Peygamberimiz sav'in doğumuna sevinmek. .
“(Ey Muhammed!) De ki: “Ey insanlar! Şüphesiz ben, yer ve göklerin hükümranlığı kendisine ait olan Allah’ın hepinize gönderdiği peygamberiyim. O’ndan başka...
“(Ey Muhammed!) De ki: “Ey insanlar! Şüphesiz ben, yer ve göklerin hükümranlığı kendisine ait olan Allah’ın hepinize gönderdiği peygamberiyim. O’ndan başka hiçbir ilâh yoktur. O, diriltir ve öldürür. O hâlde, Allah’a ve O’nun sözlerine inanan Resûlüne, o ümmî peygambere iman edin ve ona uyun ki doğru yolu bulmasınız” Araf,158
Sahabeden Ka`b b. Züheyr meşhur “Bânet Su`âd”ı Resûlullah sav
zamanında yazmış ve Nebi sav’i övmüş ve Peygamberimiz sav kendine
hırkasını hediye ettiği için “Kaside-i Bürde” ismiyle meşhur
olmuştur. Yine Bûsirî`nin meşhur “Bürde”si de aynı zamanda bir
mevlid sayılır.
İbn Hacer al-Askalani’de, mevlid hakkında şöyle dediği rivayet
edilir, “Asr-ı Saadette ve selef-i salihin zamanında hiç kimse
mevlid merasimi tertip etmemiştir. Hicretten üç asır sonra ihdas
edilmiştir. Mevlid`in iyi tarafları vardır. İyi tarafları yapılırsa
bid`at-ı hasenedir. Yoksa bid`at-ı seyyi`edir. Mevlid`in
meşru`iyetine dair güclü bir vesika buldum: Buhari ile Müslim`de
sabit olmuştur ki, Peygamberimiz sav, Medine`ye geldiğinde
Yahudilerin aşure günü oruç tuttuklarını gördü, onlara oruç
tutmalarının sebebini sorunca şöyle dediler: Bugün Allah`ın
Fir`avnı denizde boğduğu ve Musa`yı kurtardığı bir gündür. Bunun
için Allah`a şükür eder ve oruç tutarız. Bunun üzerine
Peygamberimiz sav buyurdu ki: “Biz Musa`ya daha yakınız.” Bundan
anlaşılıyor ki böyle bir günde Allah`a şükür etmek tam yerindedir.
(Suyuti,,Husnu’l Maksad Fi Ameli’l Mevlid,63-65.)
İlk defa Mısır`daki Şiî Fâtimiler devrinde, Mevlid kutlanmaya başlanmıştır. Şii olan Fatımi Devleti Hz.

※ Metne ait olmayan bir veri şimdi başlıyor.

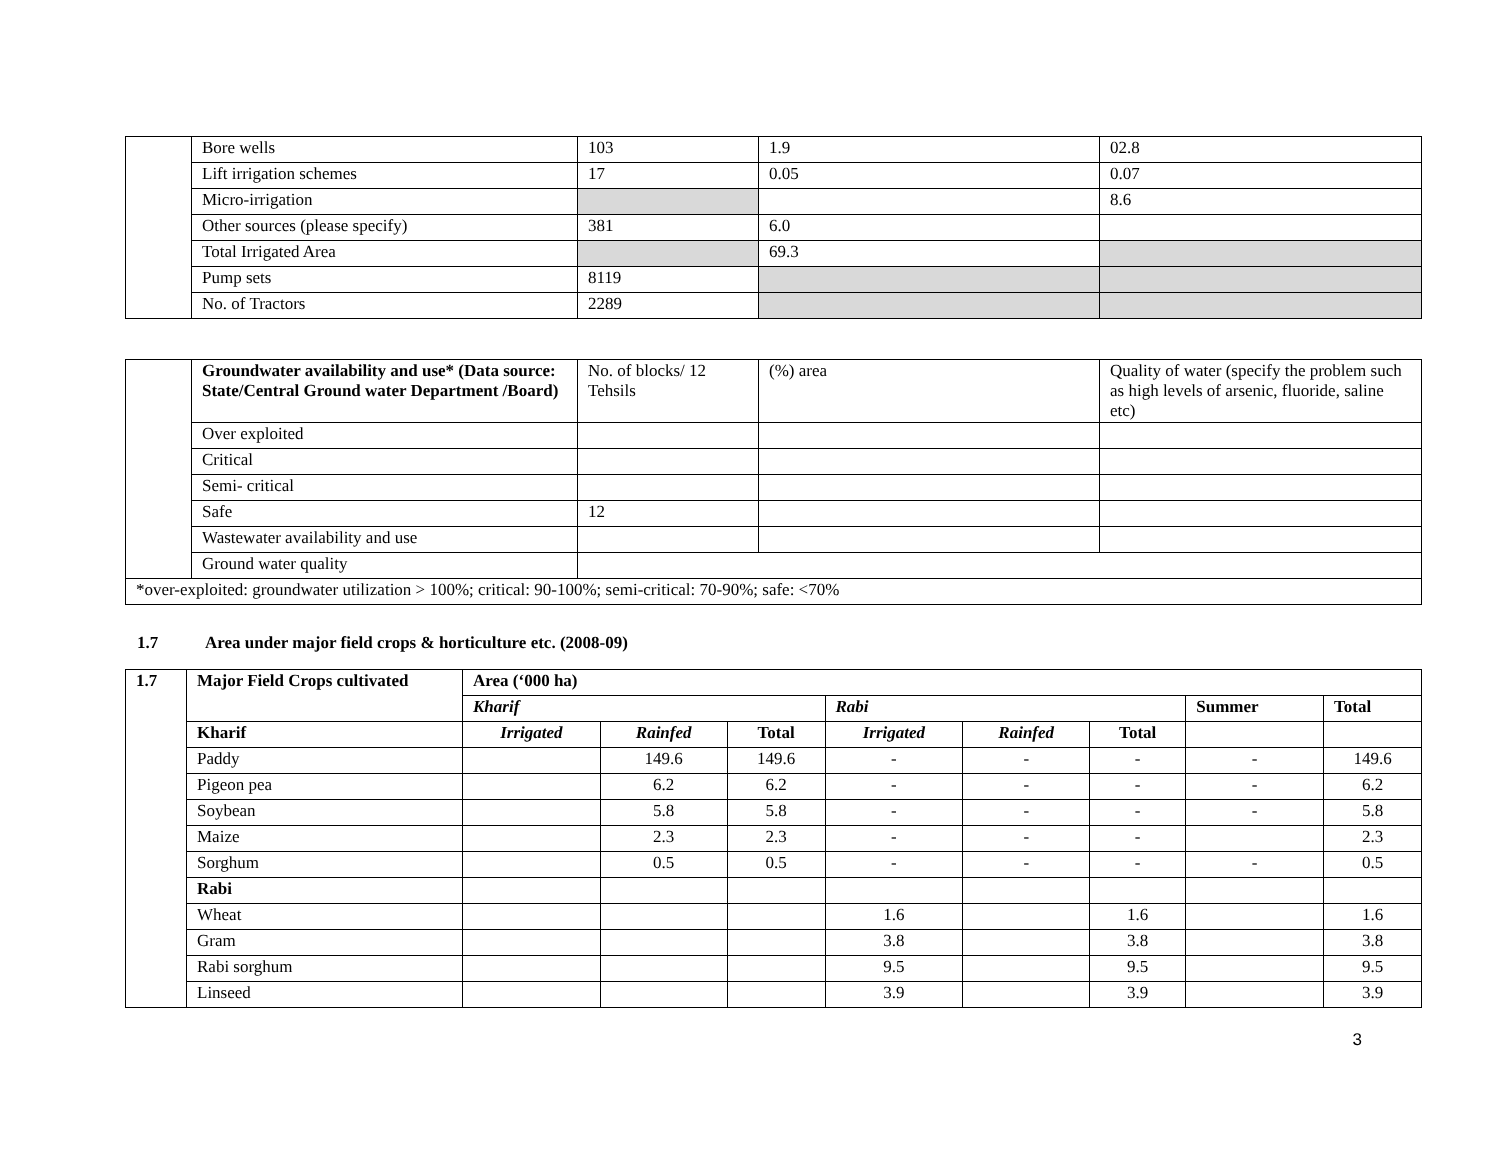| | Bore wells | 103 | 1.9 | 02.8 |
| | Lift irrigation schemes | 17 | 0.05 | 0.07 |
| | Micro-irrigation | | | 8.6 |
| | Other sources (please specify) | 381 | 6.0 | |
| | Total Irrigated Area | | 69.3 | |
| | Pump sets | 8119 | | |
| | No. of Tractors | 2289 | | |
| | Groundwater availability and use* (Data source: State/Central Ground water Department /Board) | No. of blocks/ 12 Tehsils | (%) area | Quality of water (specify the problem such as high levels of arsenic, fluoride, saline etc) |
| | Over exploited | | | |
| | Critical | | | |
| | Semi- critical | | | |
| | Safe | 12 | | |
| | Wastewater availability and use | | | |
| | Ground water quality | | | |
| *over-exploited: groundwater utilization > 100%; critical: 90-100%; semi-critical: 70-90%; safe: <70% | | | | |
1.7 Area under major field crops & horticulture etc. (2008-09)
| 1.7 | Major Field Crops cultivated | Area (‘000 ha) | | | | | | | |
| | | Kharif | | | Rabi | | | Summer | Total |
| | Kharif | Irrigated | Rainfed | Total | Irrigated | Rainfed | Total | | |
| | Paddy | | 149.6 | 149.6 | - | - | - | - | 149.6 |
| | Pigeon pea | | 6.2 | 6.2 | - | - | - | - | 6.2 |
| | Soybean | | 5.8 | 5.8 | - | - | - | - | 5.8 |
| | Maize | | 2.3 | 2.3 | - | - | - | | 2.3 |
| | Sorghum | | 0.5 | 0.5 | - | - | - | - | 0.5 |
| | Rabi | | | | | | | | |
| | Wheat | | | | 1.6 | | 1.6 | | 1.6 |
| | Gram | | | | 3.8 | | 3.8 | | 3.8 |
| | Rabi sorghum | | | | 9.5 | | 9.5 | | 9.5 |
| | Linseed | | | | 3.9 | | 3.9 | | 3.9 |
3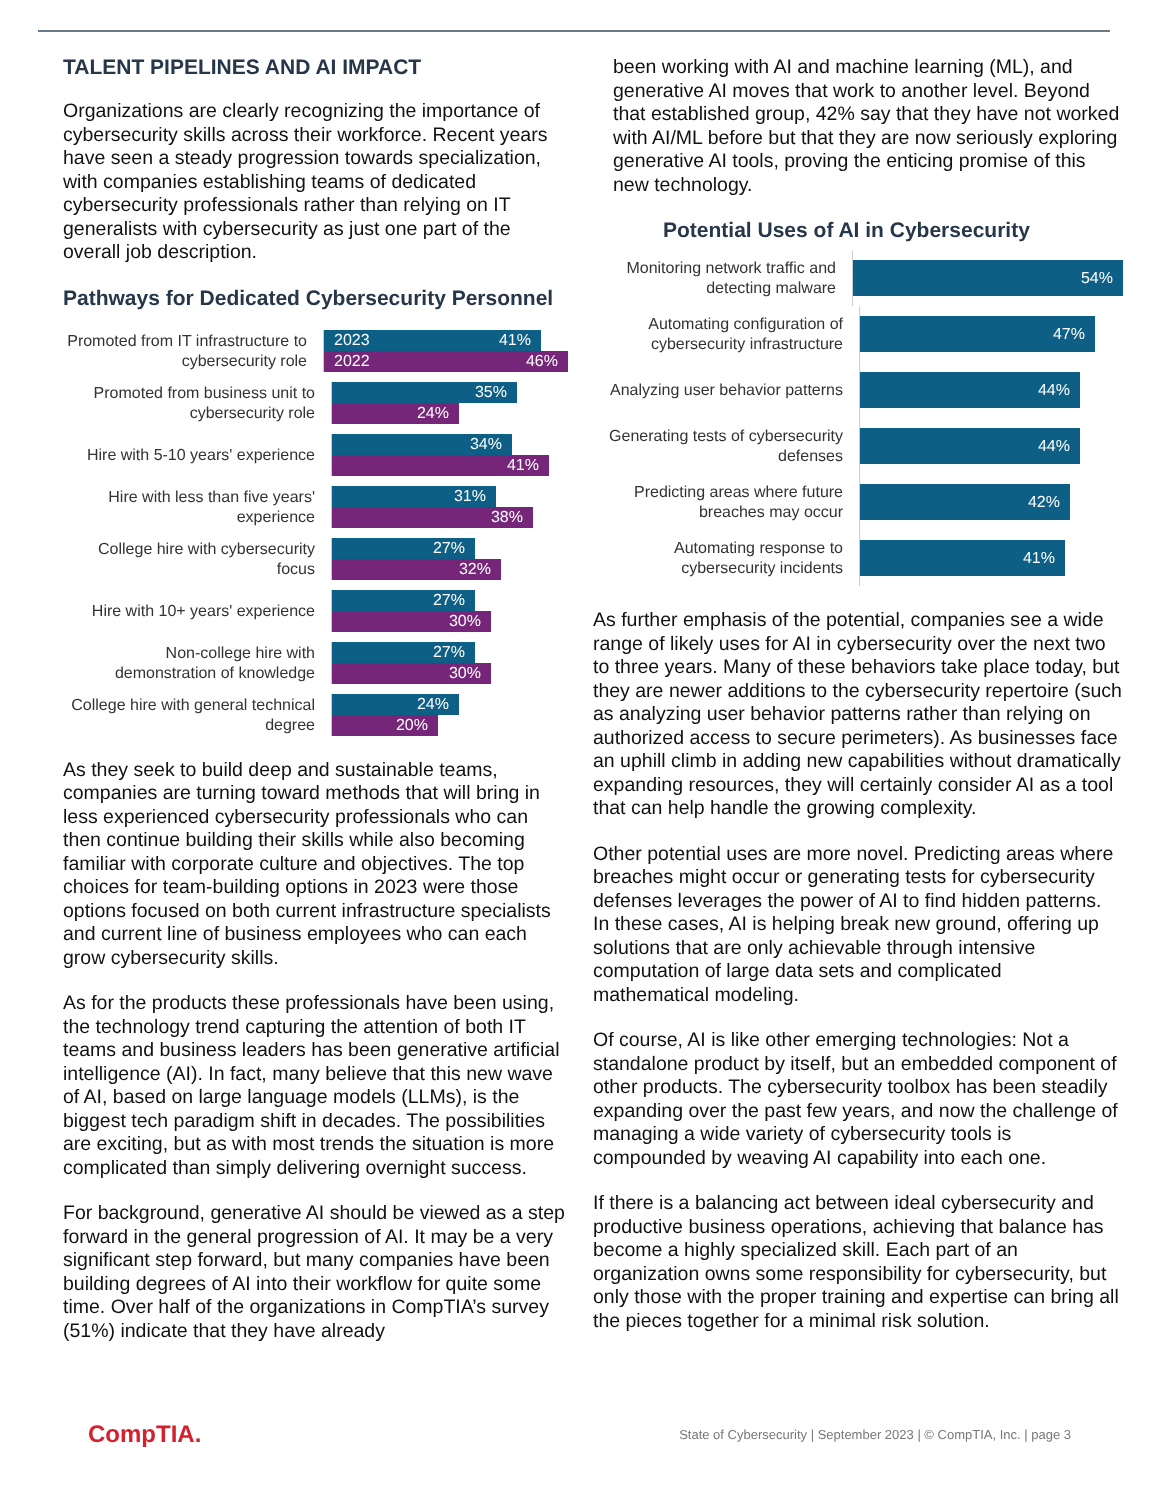TALENT PIPELINES AND AI IMPACT
Organizations are clearly recognizing the importance of cybersecurity skills across their workforce. Recent years have seen a steady progression towards specialization, with companies establishing teams of dedicated cybersecurity professionals rather than relying on IT generalists with cybersecurity as just one part of the overall job description.
Pathways for Dedicated Cybersecurity Personnel
Promoted from IT infrastructure to cybersecurity role
2023 41%
2022 46%
Promoted from business unit to cybersecurity role
35%
24%
Hire with 5-10 years' experience
34%
41%
Hire with less than five years' experience
31%
38%
College hire with cybersecurity focus
27%
32%
Hire with 10+ years' experience
27%
30%
Non-college hire with demonstration of knowledge
27%
30%
College hire with general technical degree
24%
20%
As they seek to build deep and sustainable teams, companies are turning toward methods that will bring in less experienced cybersecurity professionals who can then continue building their skills while also becoming familiar with corporate culture and objectives. The top choices for team-building options in 2023 were those options focused on both current infrastructure specialists and current line of business employees who can each grow cybersecurity skills.
As for the products these professionals have been using, the technology trend capturing the attention of both IT teams and business leaders has been generative artificial intelligence (AI). In fact, many believe that this new wave of AI, based on large language models (LLMs), is the biggest tech paradigm shift in decades. The possibilities are exciting, but as with most trends the situation is more complicated than simply delivering overnight success.
For background, generative AI should be viewed as a step forward in the general progression of AI. It may be a very significant step forward, but many companies have been building degrees of AI into their workflow for quite some time. Over half of the organizations in CompTIA’s survey (51%) indicate that they have already
been working with AI and machine learning (ML), and generative AI moves that work to another level. Beyond that established group, 42% say that they have not worked with AI/ML before but that they are now seriously exploring generative AI tools, proving the enticing promise of this new technology.
Potential Uses of AI in Cybersecurity
Monitoring network traffic and detecting malware
54%
Automating configuration of cybersecurity infrastructure
47%
Analyzing user behavior patterns
44%
Generating tests of cybersecurity defenses
44%
Predicting areas where future breaches may occur
42%
Automating response to cybersecurity incidents
41%
As further emphasis of the potential, companies see a wide range of likely uses for AI in cybersecurity over the next two to three years. Many of these behaviors take place today, but they are newer additions to the cybersecurity repertoire (such as analyzing user behavior patterns rather than relying on authorized access to secure perimeters). As businesses face an uphill climb in adding new capabilities without dramatically expanding resources, they will certainly consider AI as a tool that can help handle the growing complexity.
Other potential uses are more novel. Predicting areas where breaches might occur or generating tests for cybersecurity defenses leverages the power of AI to find hidden patterns. In these cases, AI is helping break new ground, offering up solutions that are only achievable through intensive computation of large data sets and complicated mathematical modeling.
Of course, AI is like other emerging technologies: Not a standalone product by itself, but an embedded component of other products. The cybersecurity toolbox has been steadily expanding over the past few years, and now the challenge of managing a wide variety of cybersecurity tools is compounded by weaving AI capability into each one.
If there is a balancing act between ideal cybersecurity and productive business operations, achieving that balance has become a highly specialized skill. Each part of an organization owns some responsibility for cybersecurity, but only those with the proper training and expertise can bring all the pieces together for a minimal risk solution.
CompTIA. State of Cybersecurity | September 2023 | © CompTIA, Inc. | page 3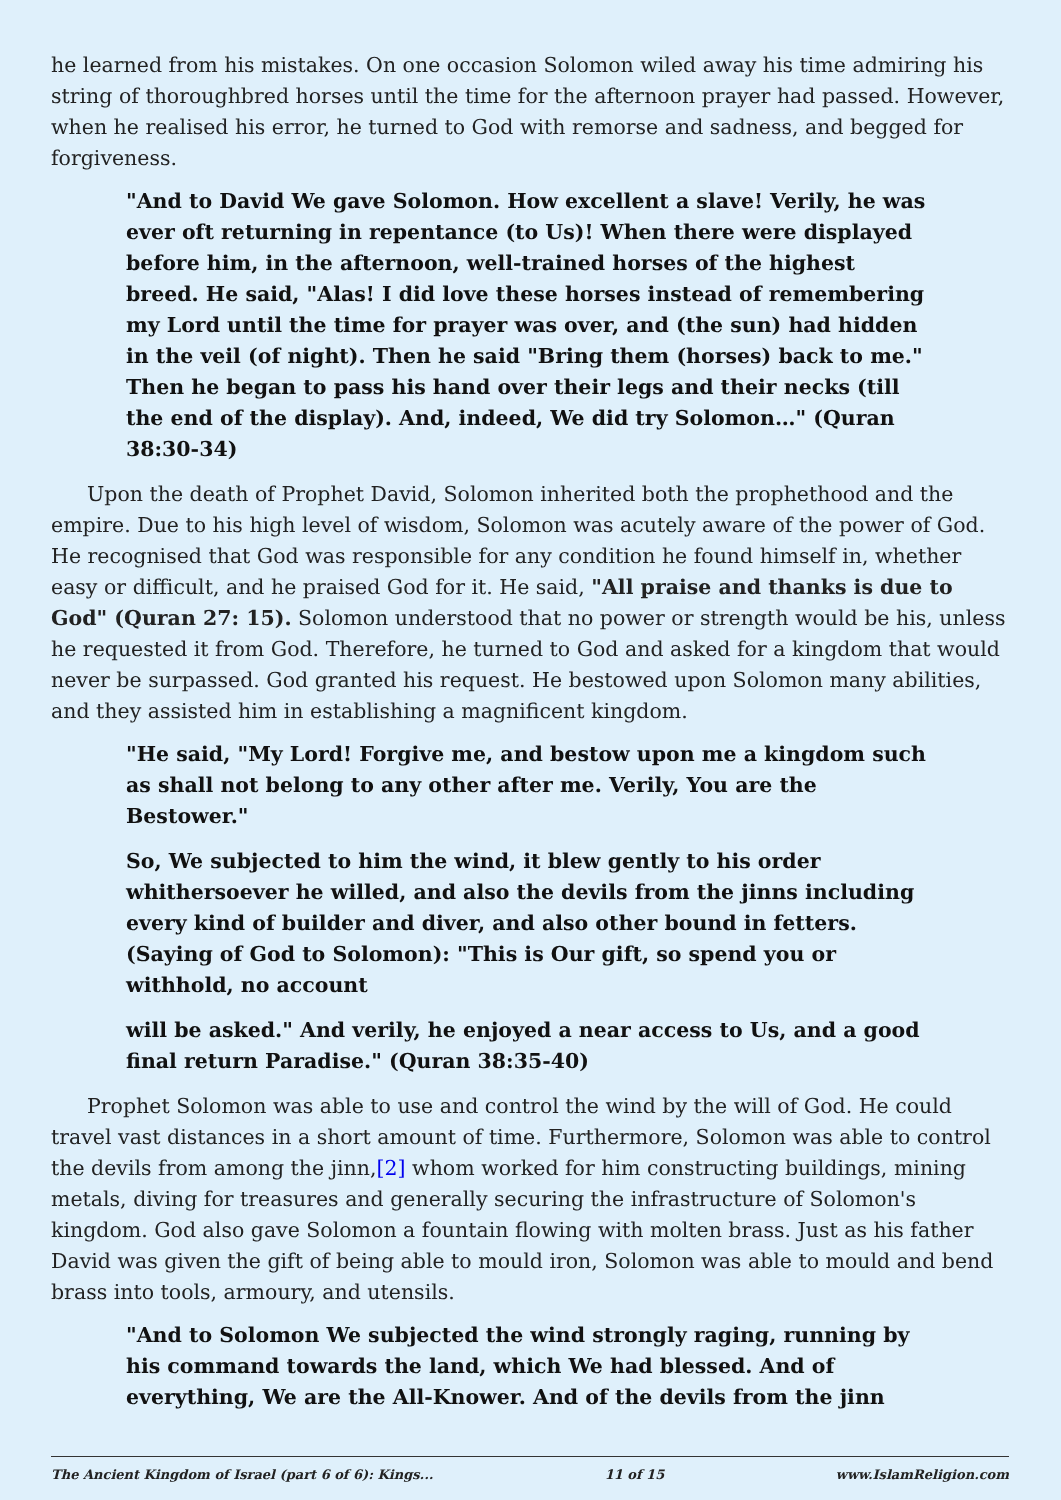he learned from his mistakes. On one occasion Solomon wiled away his time admiring his string of thoroughbred horses until the time for the afternoon prayer had passed. However, when he realised his error, he turned to God with remorse and sadness, and begged for forgiveness.
"And to David We gave Solomon. How excellent a slave! Verily, he was ever oft returning in repentance (to Us)! When there were displayed before him, in the afternoon, well-trained horses of the highest breed. He said, "Alas! I did love these horses instead of remembering my Lord until the time for prayer was over, and (the sun) had hidden in the veil (of night). Then he said "Bring them (horses) back to me." Then he began to pass his hand over their legs and their necks (till the end of the display). And, indeed, We did try Solomon…" (Quran 38:30-34)
Upon the death of Prophet David, Solomon inherited both the prophethood and the empire. Due to his high level of wisdom, Solomon was acutely aware of the power of God. He recognised that God was responsible for any condition he found himself in, whether easy or difficult, and he praised God for it. He said, "All praise and thanks is due to God" (Quran 27: 15). Solomon understood that no power or strength would be his, unless he requested it from God. Therefore, he turned to God and asked for a kingdom that would never be surpassed. God granted his request. He bestowed upon Solomon many abilities, and they assisted him in establishing a magnificent kingdom.
"He said, "My Lord! Forgive me, and bestow upon me a kingdom such as shall not belong to any other after me. Verily, You are the Bestower."
So, We subjected to him the wind, it blew gently to his order whithersoever he willed, and also the devils from the jinns including every kind of builder and diver, and also other bound in fetters. (Saying of God to Solomon): "This is Our gift, so spend you or withhold, no account
will be asked." And verily, he enjoyed a near access to Us, and a good final return Paradise." (Quran 38:35-40)
Prophet Solomon was able to use and control the wind by the will of God. He could travel vast distances in a short amount of time. Furthermore, Solomon was able to control the devils from among the jinn,[2] whom worked for him constructing buildings, mining metals, diving for treasures and generally securing the infrastructure of Solomon's kingdom. God also gave Solomon a fountain flowing with molten brass. Just as his father David was given the gift of being able to mould iron, Solomon was able to mould and bend brass into tools, armoury, and utensils.
"And to Solomon We subjected the wind strongly raging, running by his command towards the land, which We had blessed. And of everything, We are the All-Knower. And of the devils from the jinn
The Ancient Kingdom of Israel (part 6 of 6): Kings... 11 of 15 www.IslamReligion.com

Ali, Fatıma hatta devrin halifesi adına mevlid okudukları rivayet edilmektedir.(DİA, Ahmet Özel, 2004, c. 29, s. 475-479)
Yine Mevlid Kandili 13. asırda Erbil Atabeği Muzafferüddin
Gökbörü tarafından iki ay süreyle kutlanmaya başlanmıştır. Mevlid
Kandilinde İslam alimleri bir araya gelip fikri sohbetler yapıyor
ve bir bayram havasında kutlanıyordu.
Mevlit, Osmanlılar`da ilk dönemler için kesin bilgi olmamakla
beraber Kanuni Sultan Süleyman döneminde Mevlid okunduğu rivayet
edilmektedir. Fakat III. Murad devrinden itibaren kutlanıp ve
teşrifatlarda resmen yer almıştır.( DİA, Mehmet Şeker, 2004, c.29,
s. 479-480 )
Peygamberimiz sav’in dünyayı teşrifleri olan Mevlid-i Nebevi,
asırlardır milletimiz tarafından ‘Mevlid Kandili’ olarak
kutlanmaktadır. Prof. Hasibe Mazıoğlu araştırmasında önemli 59
mevlid tesbit etmştir. Fakat ilk yazıldığı andan itibaren Süleyman
Çelebi’nin “Vesiletü’n- Necat” adlı eseri yıllarca mevlid olarak
okunmuş ve okunmaya devam etmektedir.
Peygamberimiz sav’in süt annelerinden biri de Süveybe’dir. Süveybe
Ebû Leheb’in câriyesi idi. Süveybe, Ebû Leheb’e peygamberimiz sav
in doğum haberini verince, Ebû Leheb, sırf asabiyetten dolayı bu
câriyeyi âzâd etmiştir.( Halebî, I, 138)
Abbâs ra naklediyor. Kardeşim Ebû Leheb’i ölümünden bir sene
sonra rüyamda gördüm. Çok kötü bir hâlde idi:
“Sana nasıl muâmele edildi?” diye sordum.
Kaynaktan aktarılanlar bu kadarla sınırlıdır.